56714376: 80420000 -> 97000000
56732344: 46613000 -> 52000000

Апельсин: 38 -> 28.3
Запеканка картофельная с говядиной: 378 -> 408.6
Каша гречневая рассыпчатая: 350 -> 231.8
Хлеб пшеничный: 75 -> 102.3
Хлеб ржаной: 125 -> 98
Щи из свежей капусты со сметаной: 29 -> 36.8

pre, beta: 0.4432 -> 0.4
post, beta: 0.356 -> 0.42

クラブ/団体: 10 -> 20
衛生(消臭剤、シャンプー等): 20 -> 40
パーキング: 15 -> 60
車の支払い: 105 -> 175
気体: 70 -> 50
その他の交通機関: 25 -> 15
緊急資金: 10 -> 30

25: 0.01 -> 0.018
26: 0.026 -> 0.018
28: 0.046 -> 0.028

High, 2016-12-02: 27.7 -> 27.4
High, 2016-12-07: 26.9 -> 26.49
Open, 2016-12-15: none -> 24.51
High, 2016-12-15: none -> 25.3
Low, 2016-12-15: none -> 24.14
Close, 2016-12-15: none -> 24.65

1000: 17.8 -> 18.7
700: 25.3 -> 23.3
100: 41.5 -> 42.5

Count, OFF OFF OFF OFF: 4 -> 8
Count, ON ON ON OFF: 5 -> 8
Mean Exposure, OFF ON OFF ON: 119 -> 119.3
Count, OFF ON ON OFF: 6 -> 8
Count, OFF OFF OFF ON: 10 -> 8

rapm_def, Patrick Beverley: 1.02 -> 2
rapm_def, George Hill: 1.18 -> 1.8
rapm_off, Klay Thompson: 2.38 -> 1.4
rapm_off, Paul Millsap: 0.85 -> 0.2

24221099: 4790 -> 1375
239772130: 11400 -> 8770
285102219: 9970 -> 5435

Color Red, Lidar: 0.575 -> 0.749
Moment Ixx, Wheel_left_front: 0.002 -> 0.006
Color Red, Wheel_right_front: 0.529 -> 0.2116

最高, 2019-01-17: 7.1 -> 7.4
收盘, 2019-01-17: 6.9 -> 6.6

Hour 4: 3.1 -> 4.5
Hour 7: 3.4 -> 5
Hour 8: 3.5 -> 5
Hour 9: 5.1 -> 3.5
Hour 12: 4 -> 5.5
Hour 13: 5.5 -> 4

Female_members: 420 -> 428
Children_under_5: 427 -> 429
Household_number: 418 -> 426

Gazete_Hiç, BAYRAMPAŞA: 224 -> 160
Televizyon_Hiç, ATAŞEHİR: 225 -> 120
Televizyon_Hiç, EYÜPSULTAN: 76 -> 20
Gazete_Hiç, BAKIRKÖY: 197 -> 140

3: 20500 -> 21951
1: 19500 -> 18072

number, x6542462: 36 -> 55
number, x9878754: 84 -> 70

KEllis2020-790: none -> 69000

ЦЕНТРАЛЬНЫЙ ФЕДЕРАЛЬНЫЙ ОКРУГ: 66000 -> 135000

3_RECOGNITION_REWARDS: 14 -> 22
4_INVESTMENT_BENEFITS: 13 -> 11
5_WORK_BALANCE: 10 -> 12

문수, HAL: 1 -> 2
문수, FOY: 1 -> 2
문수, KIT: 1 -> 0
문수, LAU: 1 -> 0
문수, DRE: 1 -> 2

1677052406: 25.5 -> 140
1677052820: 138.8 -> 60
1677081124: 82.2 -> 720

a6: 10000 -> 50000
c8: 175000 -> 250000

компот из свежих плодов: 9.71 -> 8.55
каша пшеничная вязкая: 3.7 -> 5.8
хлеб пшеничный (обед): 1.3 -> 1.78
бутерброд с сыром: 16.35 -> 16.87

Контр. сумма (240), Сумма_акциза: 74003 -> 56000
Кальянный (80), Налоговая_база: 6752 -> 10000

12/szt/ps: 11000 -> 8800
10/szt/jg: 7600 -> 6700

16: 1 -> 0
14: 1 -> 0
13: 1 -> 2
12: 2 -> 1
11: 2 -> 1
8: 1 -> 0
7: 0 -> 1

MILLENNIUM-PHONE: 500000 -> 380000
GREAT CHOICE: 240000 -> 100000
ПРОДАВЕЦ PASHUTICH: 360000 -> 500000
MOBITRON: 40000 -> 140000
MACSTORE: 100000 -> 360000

• Aim of the task: Extract from the listing above the lines between the line containing "その他の交通機関: 25 -> 15" and the line containing "3_RECOGNITION_REWARDS: 14 -> 22", keeping both of those lines. Output nothing else.

• Task result:
その他の交通機関: 25 -> 15
緊急資金: 10 -> 30

25: 0.01 -> 0.018
26: 0.026 -> 0.018
28: 0.046 -> 0.028

High, 2016-12-02: 27.7 -> 27.4
High, 2016-12-07: 26.9 -> 26.49
Open, 2016-12-15: none -> 24.51
High, 2016-12-15: none -> 25.3
Low, 2016-12-15: none -> 24.14
Close, 2016-12-15: none -> 24.65

1000: 17.8 -> 18.7
700: 25.3 -> 23.3
100: 41.5 -> 42.5

Count, OFF OFF OFF OFF: 4 -> 8
Count, ON ON ON OFF: 5 -> 8
Mean Exposure, OFF ON OFF ON: 119 -> 119.3
Count, OFF ON ON OFF: 6 -> 8
Count, OFF OFF OFF ON: 10 -> 8

rapm_def, Patrick Beverley: 1.02 -> 2
rapm_def, George Hill: 1.18 -> 1.8
rapm_off, Klay Thompson: 2.38 -> 1.4
rapm_off, Paul Millsap: 0.85 -> 0.2

24221099: 4790 -> 1375
239772130: 11400 -> 8770
285102219: 9970 -> 5435

Color Red, Lidar: 0.575 -> 0.749
Moment Ixx, Wheel_left_front: 0.002 -> 0.006
Color Red, Wheel_right_front: 0.529 -> 0.2116

最高, 2019-01-17: 7.1 -> 7.4
收盘, 2019-01-17: 6.9 -> 6.6

Hour 4: 3.1 -> 4.5
Hour 7: 3.4 -> 5
Hour 8: 3.5 -> 5
Hour 9: 5.1 -> 3.5
Hour 12: 4 -> 5.5
Hour 13: 5.5 -> 4

Female_members: 420 -> 428
Children_under_5: 427 -> 429
Household_number: 418 -> 426

Gazete_Hiç, BAYRAMPAŞA: 224 -> 160
Televizyon_Hiç, ATAŞEHİR: 225 -> 120
Televizyon_Hiç, EYÜPSULTAN: 76 -> 20
Gazete_Hiç, BAKIRKÖY: 197 -> 140

3: 20500 -> 21951
1: 19500 -> 18072

number, x6542462: 36 -> 55
number, x9878754: 84 -> 70

KEllis2020-790: none -> 69000

ЦЕНТРАЛЬНЫЙ ФЕДЕРАЛЬНЫЙ ОКРУГ: 66000 -> 135000

3_RECOGNITION_REWARDS: 14 -> 22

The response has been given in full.